Nicht selten werden Fahrzeuge durch Steine beschädigt, die entweder von einem vorausfahrenden Lkw herunterfallen oder von einem Fahrzeug hochgeschleudert werden. Vor Gericht wurde in einem entsprechenden Fall geklärt, wer dafür haftet.
21.11.2011 (verpd) Wird die Scheibe eines Pkws, welcher hinter einem mit Bauschutt beladenen Lkw herfährt, durch einen Stein beschädigt, so muss der Lkw-Halter nur dann keinen Schadenersatz leisten, wenn er nachweist, dass der Schaden durch einen auf der Straße liegenden Stein verursacht wurde.

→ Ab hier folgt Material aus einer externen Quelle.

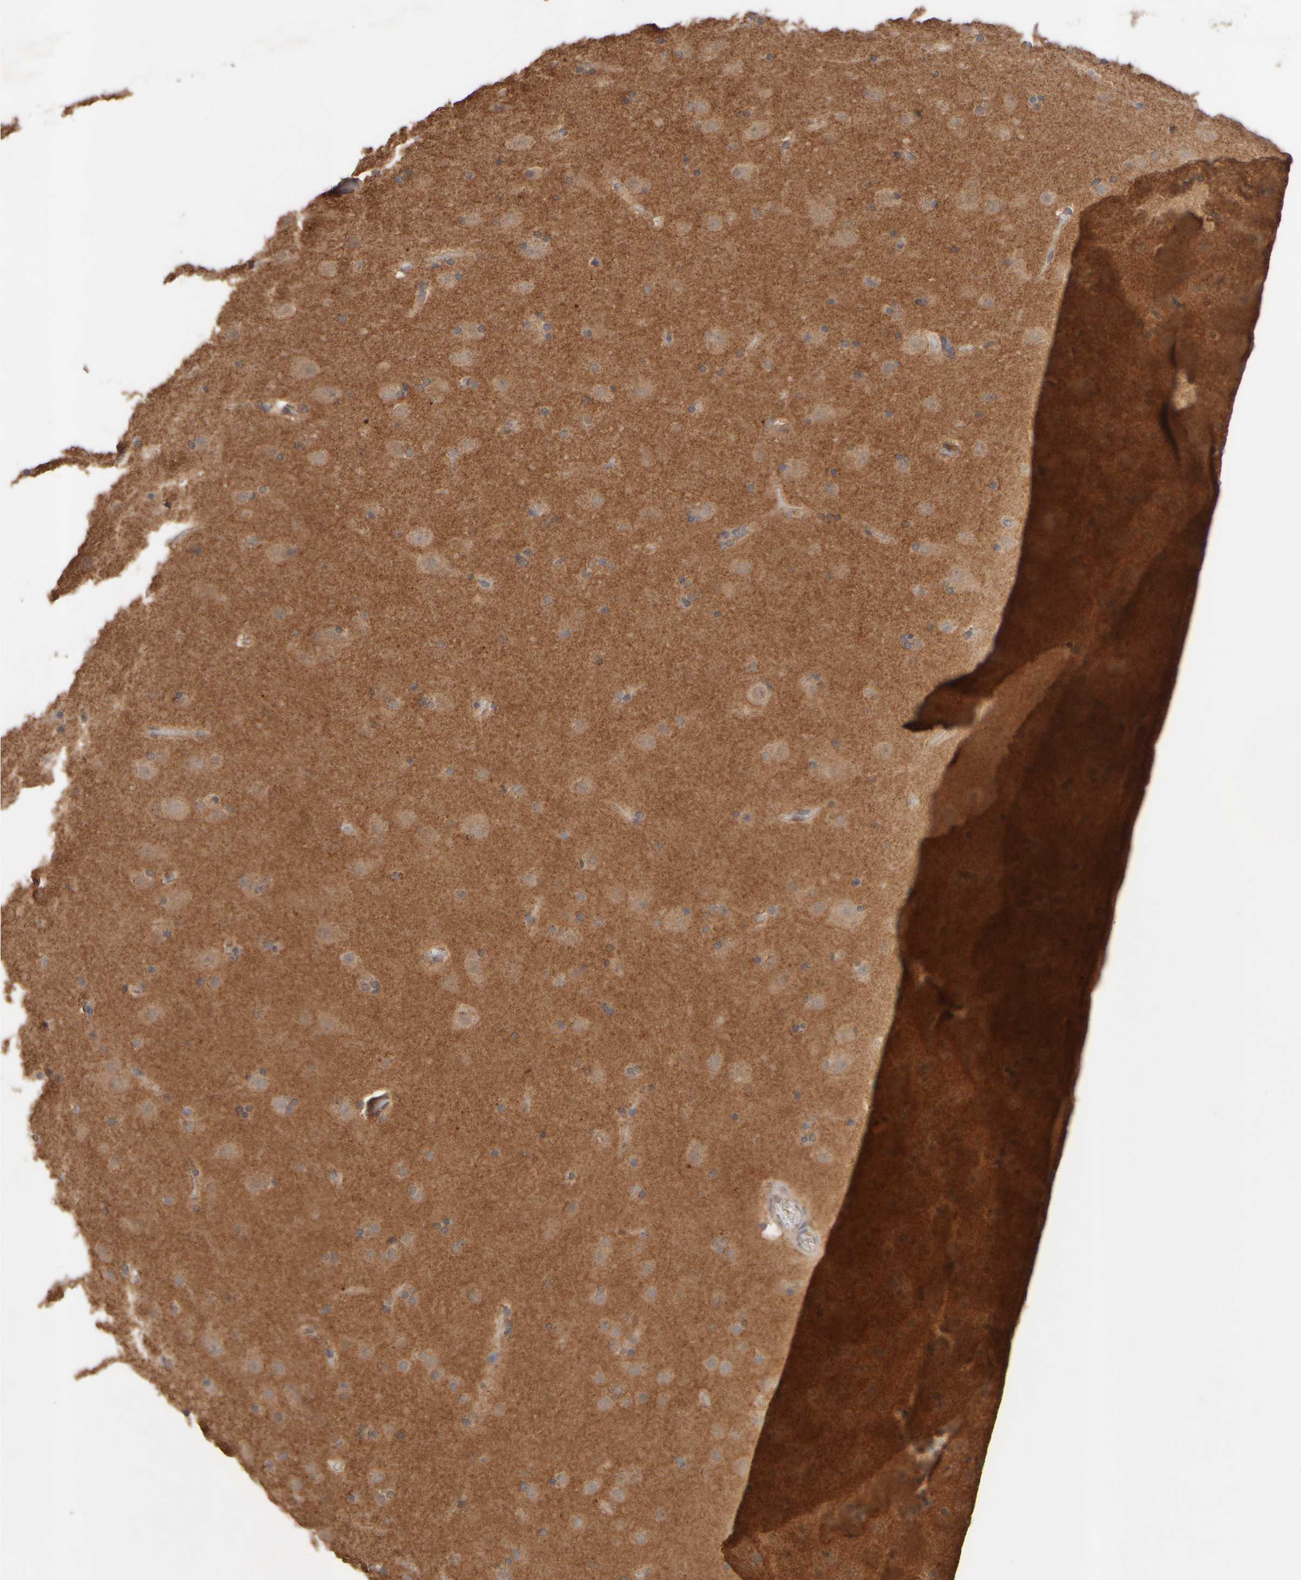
{"staining": {"intensity": "negative", "quantity": "none", "location": "none"}, "tissue": "cerebral cortex", "cell_type": "Endothelial cells", "image_type": "normal", "snomed": [{"axis": "morphology", "description": "Normal tissue, NOS"}, {"axis": "topography", "description": "Cerebral cortex"}], "caption": "DAB (3,3'-diaminobenzidine) immunohistochemical staining of normal cerebral cortex displays no significant positivity in endothelial cells.", "gene": "EIF2B3", "patient": {"sex": "male", "age": 57}}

Das geht aus einem Urteil des Landgerichts Heidelberg hervor (Az.: 5 S 30/11).
Eine Autofahrerin war mit ihrem Pkw auf einer Landstraße unterwegs. Vor ihr fuhr ein mit Bauschutt beladener Lkw. Die offene Ladefläche des Lastkraftwagens war nur unzureichend mit einer Plane gesichert.
Plötzlich flog ein Stein in die Frontscheibe des Personenkraftwagens, der diese irreparabel beschädigte. Der Halter des Lastkraftwagens bestritt trotz allem jegliche Verantwortung für den Schaden.

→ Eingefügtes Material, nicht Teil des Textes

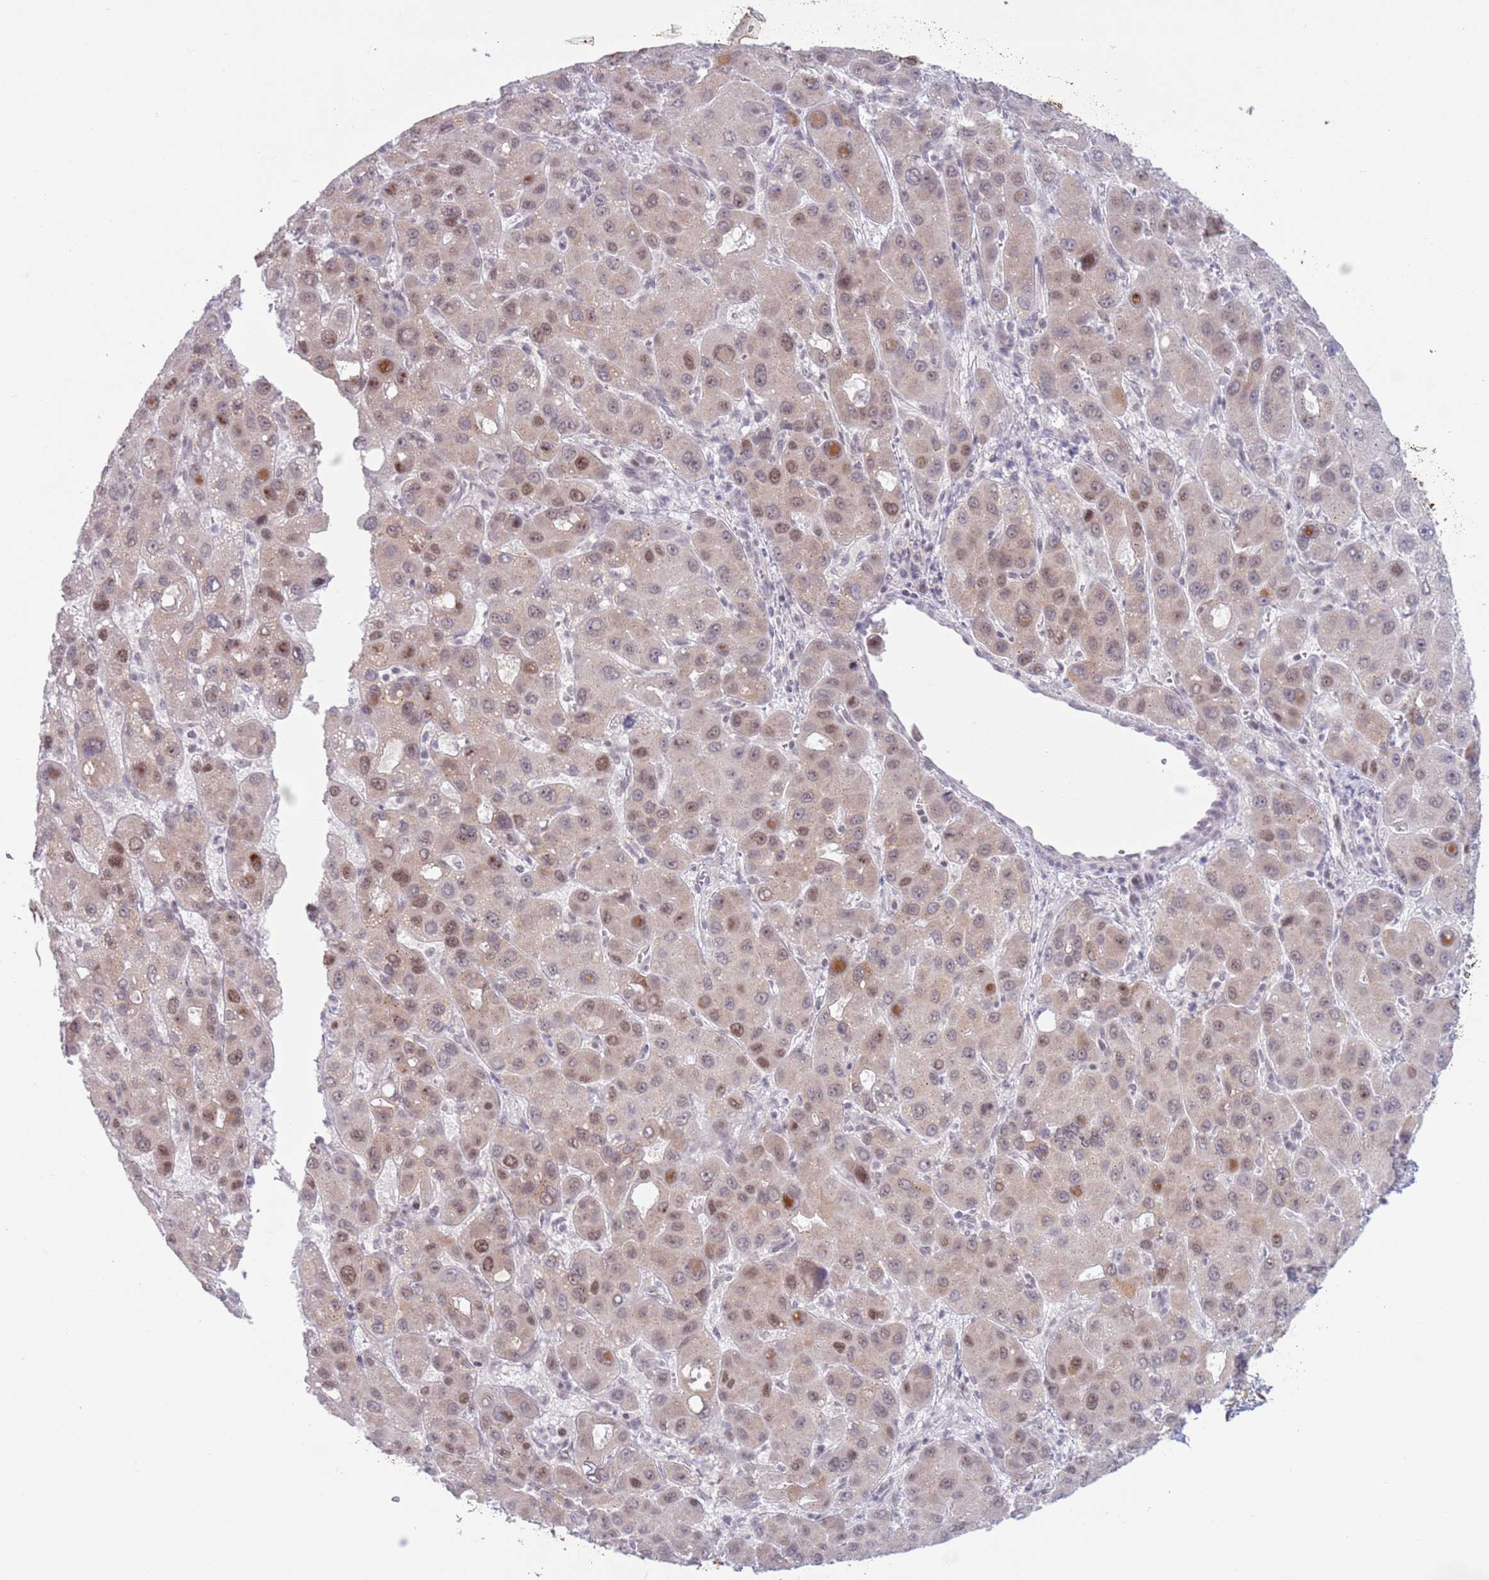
{"staining": {"intensity": "moderate", "quantity": "25%-75%", "location": "nuclear"}, "tissue": "liver cancer", "cell_type": "Tumor cells", "image_type": "cancer", "snomed": [{"axis": "morphology", "description": "Carcinoma, Hepatocellular, NOS"}, {"axis": "topography", "description": "Liver"}], "caption": "A high-resolution micrograph shows immunohistochemistry (IHC) staining of hepatocellular carcinoma (liver), which shows moderate nuclear positivity in about 25%-75% of tumor cells.", "gene": "MRPL34", "patient": {"sex": "male", "age": 55}}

Die Pkw-Fahrerin behauptete, dass der Beweis des ersten Anscheins eindeutig dafür spreche, dass der Stein von der Ladefläche des vorausfahrenden Fahrzeugs geflogen war. Dagegen meinte der Halter, dass es ebenso gut gewesen sein könne, dass der Stein auf der Straße gelegen hatte und von den Reifen seines Fahrzeugs hochgeschleudert worden war. In so einem Fall könne er sich jedoch auf ein unabwendbares Ereignis berufen, welches keine Haftungsverpflichtung auslösen würde.
Die Sache landete schließlich vor Gericht. Nachdem das Amtsgericht der Argumentation des beklagten Lkw-Halters gefolgt war und die Klage der Autofahrerin mangels Beweisen als unbegründet zurückgewiesen hatte, errang die Klägerin in der Berufungsverhandlung vor dem Heidelberger Landgericht einen Sieg.
Nach Ansicht des Gerichts sind die Voraussetzungen für eine Gefährdungshaftung des Lkw-Halters gemäß Paragraf 7 Absatz 1 StVG (Straßenverkehrsgesetz) erfüllt. Denn er konnte nicht nachweisen, dass der Stein tatsächlich, wie von ihm behauptet, auf der Straße gelegen hatte und nicht von der Ladefläche seines Fahrzeugs geflogen war. Einen solchen Nachweis hätte er jedoch erbringen müssen, um nicht für den Schaden am Fahrzeug der Klägerin zur Verantwortung gezogen werden zu können.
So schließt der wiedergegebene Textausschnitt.